Pain After Car Accident Delayed?
Can There Be a Delay in Car Accident Symptoms and What to do About Late Appearing Car Accident Injuries?
The typical scenario after a car accident is to feel neck or back soreness and tightness, headaches and other symptoms within a day or two of the accident. However, not all injuries show up so soon. The medical literature points out that a delay in symptoms of days, weeks and even months can occur.
What Causes a Delay in Symptoms After a Car Accident?
There are a couple of factors at play that may contribute to a delayed onset.
Initial Shock
There is an initial “shock” response you suffer after an accident in which your body releases endorphins which numbs your senses. This may last 1-2 days after a trauma masking your injuries.
Minimizing Behaviors
Willful disbelief can occur in which due to a collision that does not appear to be “that bad” because vehicle damage is low, or the impact was perceived to be a slow speed, you simply cannot believe you could be hurt and therefore minimize your pain or blame it on “sleeping wrong,” exercise or “coming down with the flu.” It isn’t until the pain persists and is undeniable that you allow yourself to accept and experience the pain and seek attention.

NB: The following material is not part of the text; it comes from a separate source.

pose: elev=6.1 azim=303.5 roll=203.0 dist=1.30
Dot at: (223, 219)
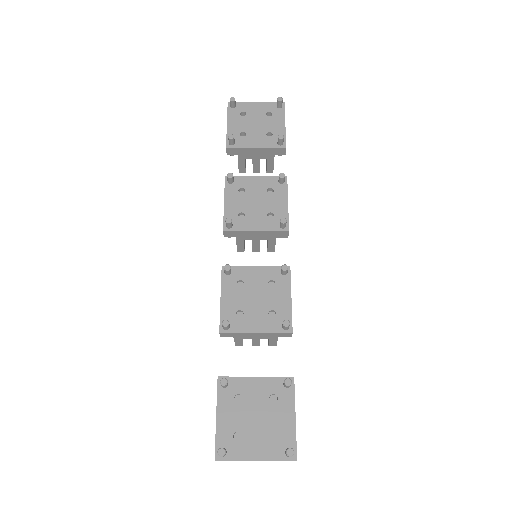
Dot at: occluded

Similarly, if you suffer relatively mild symptoms, you may put off seeing a doctor until weeks or months later when you realize it just isn’t going away. By the time you report it, an inexperienced doctor may write in your file that is was a delayed onset when in fact it presented right away, you just delayed treatment.
Multiple Injuries
Multiple injured areas with high intensity levels of pain may mask other, lesser, injured areas. Your brain can only keep track of so many injuries and give priorities to the ones that cause the most immediate pain. Therefore you could have a neck injury that shoots severe pain down your arm that masks the fact that your knee is mildly injured. As your neck and arm pain begin to subside, your brain now allows you to “feel” the knee pain. You may believe it just started, but the injury could have been there all along unknown to you.
Gradual Progressing Injuries
Some injuries are like a slowly deflating tire. Car accident injuries to the discs between your spinal bones can occur, but take a while to show up. The outer fibers of the disc become torn or cracked which may not initially be painful, but in time inflammation increases and symptoms appear. Additionally, the inner gel like substance of your disc can slowly begin migrating through the cracks in the outer fibers until it reaches the nerves and causes pain. Like air gradually escaping a tire, the disc slowly malfunctions leaking pressure and gel until it is noticeable.

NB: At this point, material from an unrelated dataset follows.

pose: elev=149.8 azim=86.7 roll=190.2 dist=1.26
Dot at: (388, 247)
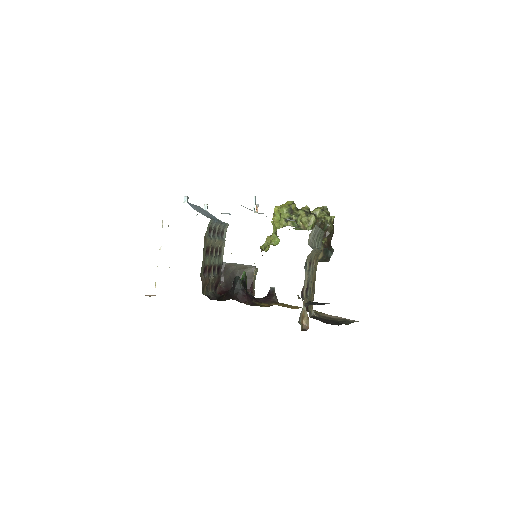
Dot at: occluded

“Dashboard knee” is another commonly delayed injury. Your knee may fly up and strike the dashboard on impact. The force crushes the cartilage underneath the knee cap, but not cause immediate symptoms. After a couple of weeks inflammation eventually causes you to feel the pain. In other cases, the inflammation never reached a noticeable level, but because of the injury the cartilage begins trio break down and deteriorate and then you feel it. This could take several months to occur.
What to Do About Pain Delayed After a Car Accident?
It’s vital to report all symptoms and changes in symptoms to your doctor. Do not assume a slight change or little ache or pain is irrelevant, sometimes they are, but sometimes they are a clue to an injury that was previously hidden. An experienced car accident doctor will understand this and be able to determine if it is related to the accident or not.
If you’ve struck your head, elbow or knee in the collision, report it to the doctor even if they do not hurt, as these are common places to show a delayed injury.